EU Parliament Approves Digital Services Act and Digital Market Act
On 07 July 2022, the EU Parliament passed the Digital Services Act and the Digital Markets Act. The Digital Services Act provides for uniform horizontal rules on due diligence and liability exclusions for intermediary services. The Digital Markets Act supplements existing competition laws, limiting the power of market dominant digital corporations.
The Digital Services Act (hereafter DSA) sets out well-defined responsibilities as well as a duty of accountability for providers of intermediary services, particularly for online platforms such as social media and marketplaces. The laying down of clear due-diligence measures will also include reporting and remediation procedures related to illegal contents as well as the possibility to contest platform decisions on contents moderating. For major online platforms in particular, the DSA provides for a higher degree of transparency and accountability regarding how providers of such platforms moderate content, as well as with respect to promotions and algorithmic processes. The DSA is designed to ensure that certain contents will be taken down more quickly (e.g., hate speech), aiming to curb the market power of internet corporations with the eventual goal of improving legal protection for users across the EU.
The focus of the DSA is to ensure the smooth functioning of internal markets in dealing with the provision of cross-border digital services (intermediary services).
The Digital Markets Act (hereafter DMA) complements competition law and limits the power of market-dominating digital corporations. The DMA is limited to some core platform services such as online intermediation services, online search engines, social networks, video sharing platform services, non-numbered interpersonal communication services, operating systems, cloud services, and advertising services.

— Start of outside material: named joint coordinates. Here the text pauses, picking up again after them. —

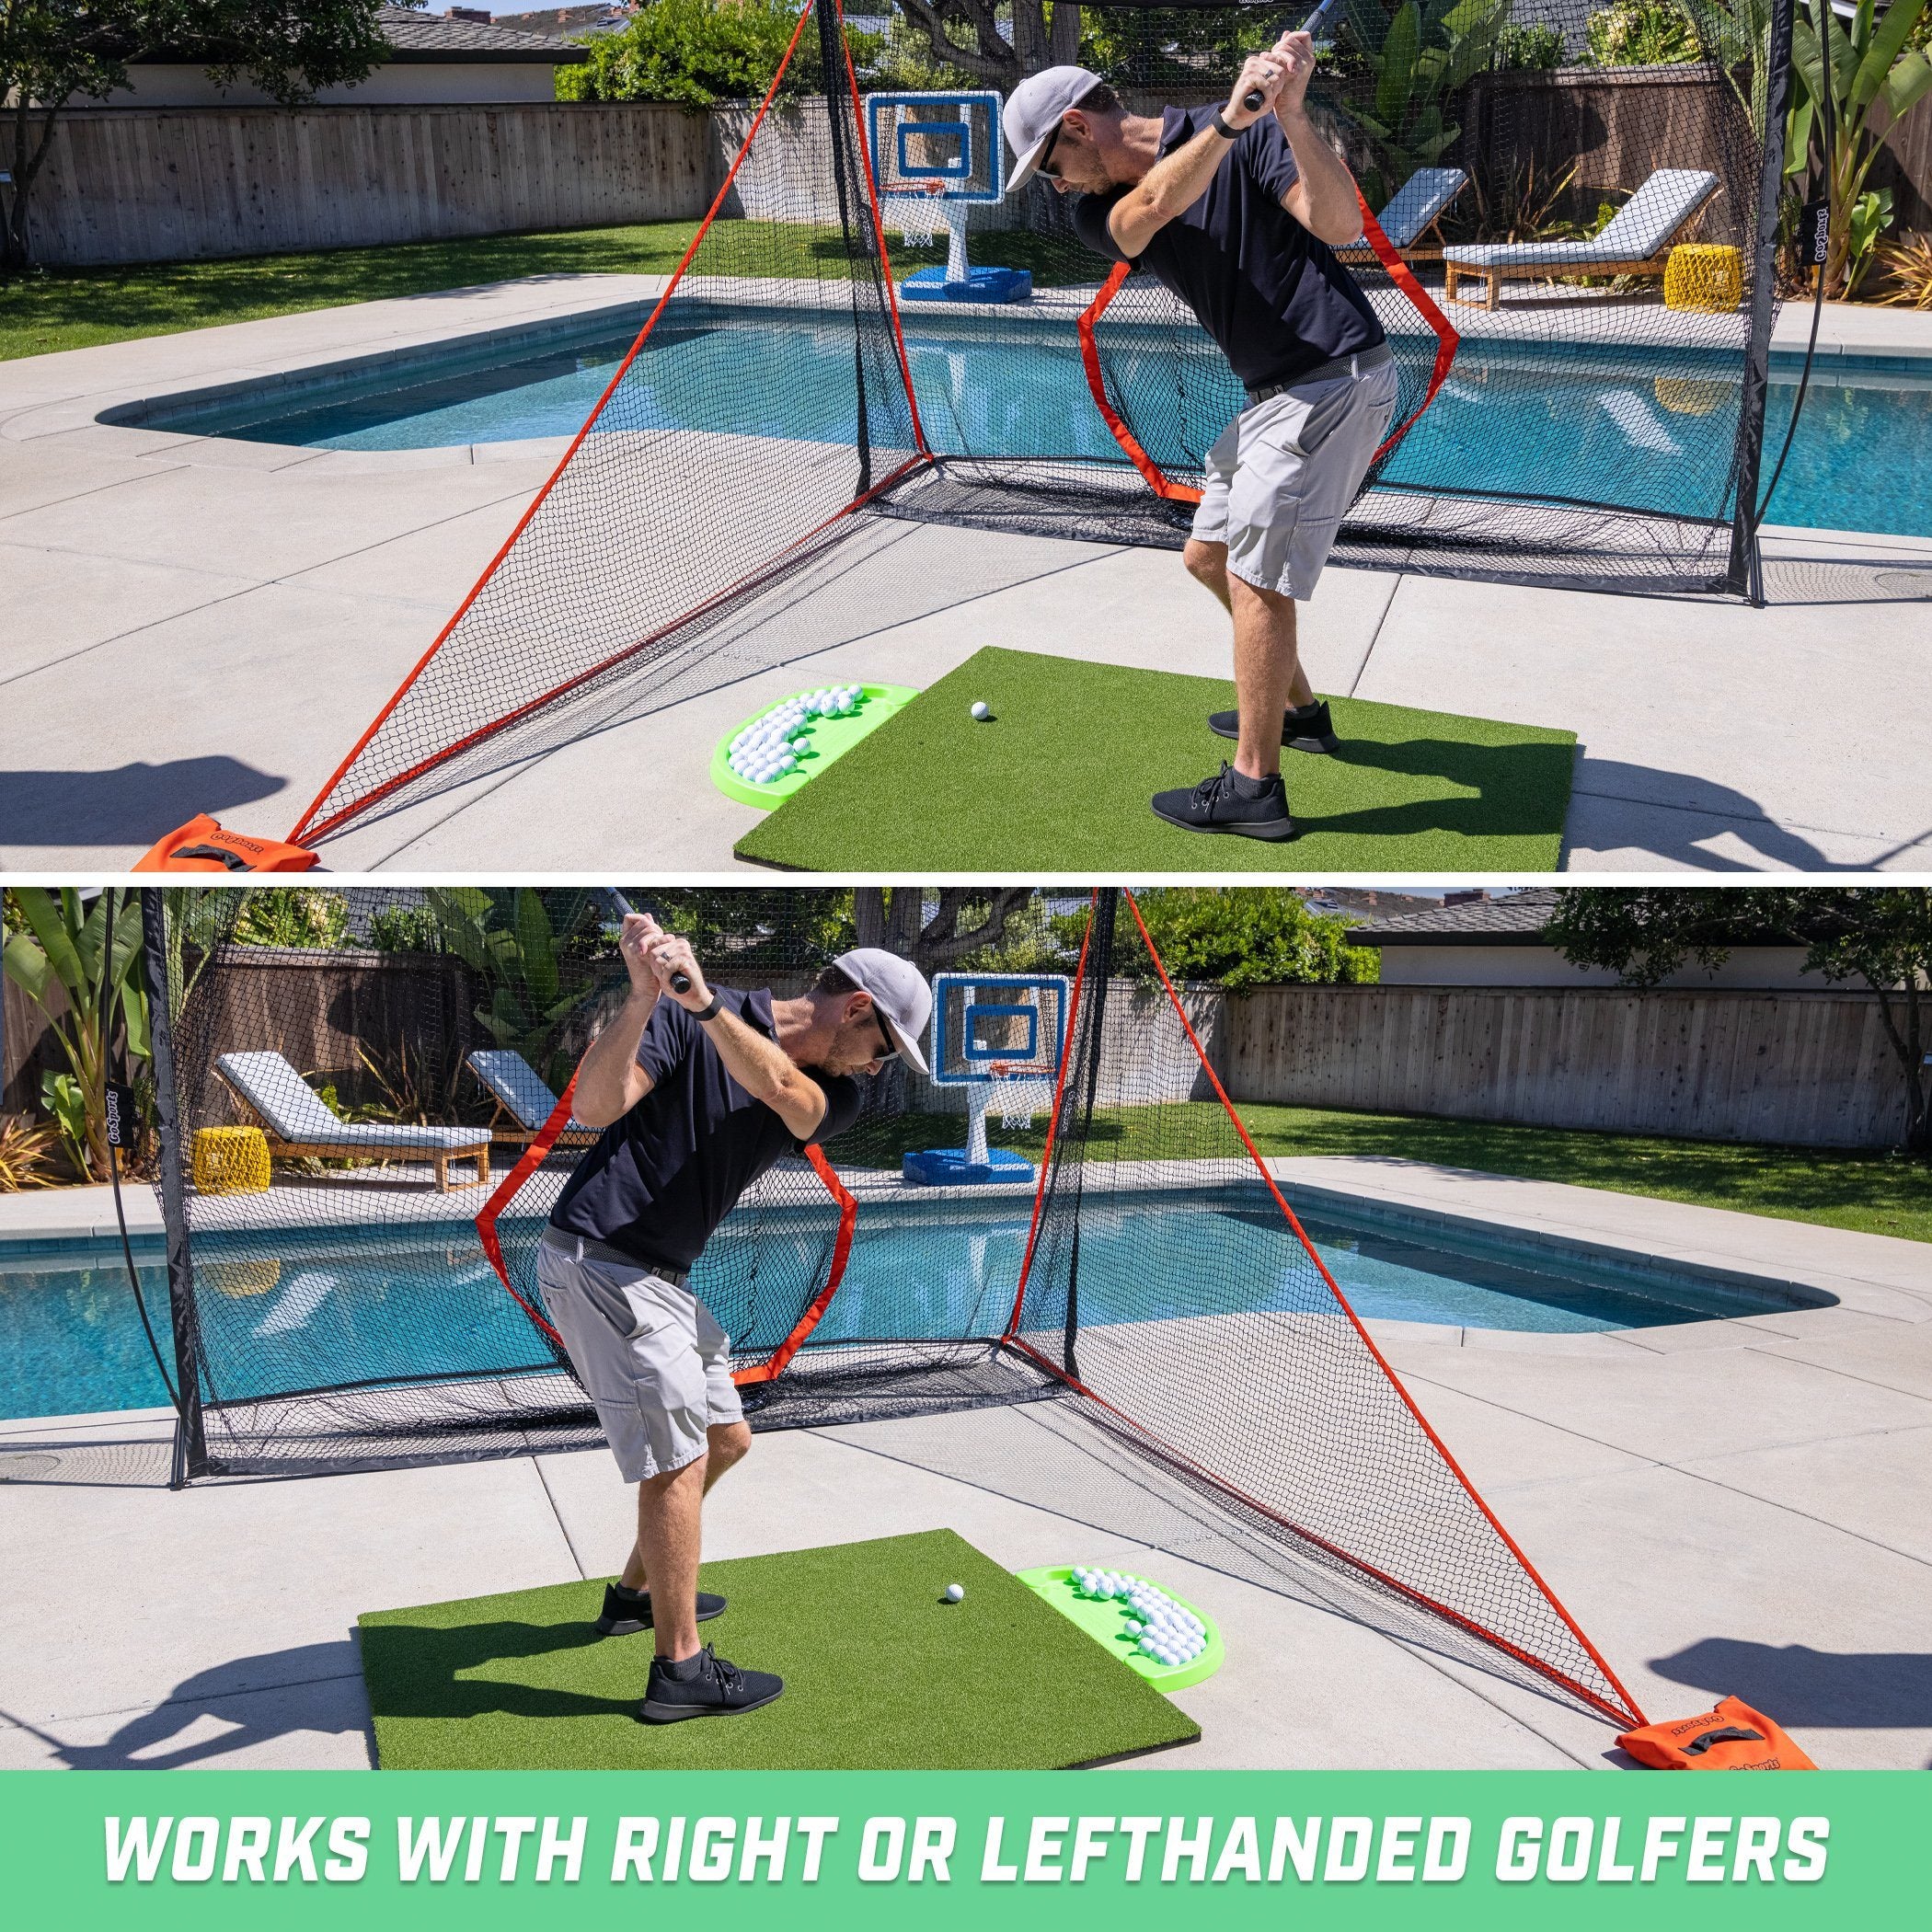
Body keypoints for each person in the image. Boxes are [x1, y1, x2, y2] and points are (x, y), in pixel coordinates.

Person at [536, 913, 933, 1723]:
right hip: (604, 1262)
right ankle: (679, 1670)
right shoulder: (687, 1017)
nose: (880, 1069)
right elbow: (594, 1106)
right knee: (676, 1462)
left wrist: (704, 1007)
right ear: (858, 1008)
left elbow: (783, 1093)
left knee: (725, 1438)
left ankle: (631, 1596)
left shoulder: (834, 1091)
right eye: (885, 1048)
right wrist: (646, 997)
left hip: (655, 1276)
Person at [1003, 38, 1398, 841]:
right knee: (1210, 556)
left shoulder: (1252, 134)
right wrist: (1226, 124)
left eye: (1050, 165)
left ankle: (1255, 788)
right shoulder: (1101, 206)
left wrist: (1288, 116)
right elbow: (1145, 215)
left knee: (1258, 580)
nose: (1054, 186)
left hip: (1330, 378)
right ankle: (1304, 715)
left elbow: (1340, 224)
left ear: (1076, 125)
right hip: (1278, 394)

The objective of the DMA is to tackle the most flagrant cases of unfair practices and low contestability at EU level so that platforms can realise their full potential, allowing both end-users and business users to reap the benefits of the platform economy and the digital economy in a fair and competitive environment.
Once the final draft has been adopted, both regulations will be directly enforceable in all EU Member States after a certain transitional period.